What social media genuinely does well:

  • Keeps you top of mind. Most of your future customers do not need you today. Regular, likeable presence means you are the name they already recognize when they do.
  • Builds trust before the first conversation. Seeing your face, your team, your finished work, and your reviews for months makes hiring you feel safe rather than risky.
  • Shows your work. For trades and service businesses especially, a steady feed of real before-and-afters is some of the most persuasive marketing there is.
  • Amplifies word of mouth. A happy customer sharing your post is a modern, scalable version of the referral that has always driven local business.

What it usually cannot do — at least not on its own:

  • Deliver instant leads on demand. Social rewards patience. If you need the phone to ring this week, that is a job for Local Services Ads or Google Ads, not a fresh Instagram account.
  • Replace a good website or Google presence. Social is rented land — you do not own the platform or the algorithm. Your Google Business Profile and website are the assets you actually control.
  • Fix a business people dislike. Social amplifies whatever you already are. Point it at a great operation and it compounds trust; point it at a bad one and it just spreads the truth faster.
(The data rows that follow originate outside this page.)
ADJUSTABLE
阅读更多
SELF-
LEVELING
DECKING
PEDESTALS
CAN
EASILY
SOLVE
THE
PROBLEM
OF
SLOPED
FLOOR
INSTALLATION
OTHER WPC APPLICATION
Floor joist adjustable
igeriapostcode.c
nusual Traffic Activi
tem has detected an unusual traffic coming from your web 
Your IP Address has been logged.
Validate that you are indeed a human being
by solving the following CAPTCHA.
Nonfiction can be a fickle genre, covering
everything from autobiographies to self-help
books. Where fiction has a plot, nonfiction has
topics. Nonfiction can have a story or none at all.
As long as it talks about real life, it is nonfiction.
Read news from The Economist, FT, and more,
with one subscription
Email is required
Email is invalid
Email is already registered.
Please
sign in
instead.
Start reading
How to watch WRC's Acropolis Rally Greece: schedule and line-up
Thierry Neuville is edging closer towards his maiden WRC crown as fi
The mindset that makes it work

If you take one thing from this guide, take this: social media is a long game of small deposits into a trust account. Each genuinely useful or human post is a small deposit. Each pushy, self-serving sales blast is a withdrawal. Businesses that win keep the account deep in the black, so that on the rare occasion they do ask for the sale, the audience is glad to say yes.

This maps almost perfectly onto the marketing flywheel: attract people by being useful, engage them by being human and responsive, delight them so they share you with others, and the wheel spins faster. Social is one of the best flywheel-spinners a modern local business has, precisely because sharing is built into the medium.

It also asks something real of you: consistency and authenticity. You cannot fake your way through it, and you cannot cram a year of relationship-building into one panicked week of posting. But you also do not need a studio, a big budget, or a marketing degree. You need to show up regularly as yourself, give more than you take, and be patient enough to let familiarity do its slow work. The rest of these guides show you exactly how.

Frequently Asked Questions

Do I really need social media if my Google ranking is already good?+

Not strictly — but they do different jobs. Good Google ranking captures people actively searching for you right now. Social media builds familiarity with people who are not searching yet, so you are already their first choice when they do need you. If you have limited time, prioritize your Google Business Profile and reviews first, then add social as a trust-and-recall layer on top.

How quickly does social media marketing produce results?+

Slowly, and that is the honest answer. Social is a trust channel, not a lead faucet. It typically takes months of consistent, genuinely useful posting before it meaningfully moves your business. If you need leads this week, run Local Services Ads or Google Ads for the immediate need and treat social as the long-term compounding investment it is.

Which platform should a local business start with?+

Usually the one where your specific customers already spend time and where you can realistically post well. For most local service businesses that is Facebook and/or Instagram; for visual trades, video-first platforms shine. We walk through how to choose in choosing the right social platforms — the short version is pick one or two you can do well rather than five you do poorly.

Is it better to post constantly or occasionally with high quality?+

Consistency beats frequency, and quality beats both. A useful, well-made post twice a week will out-perform daily filler that nobody wants to see. Pick a sustainable cadence you can actually keep, and make each post worth someone's attention. We lay out a realistic plan in building a social media content plan.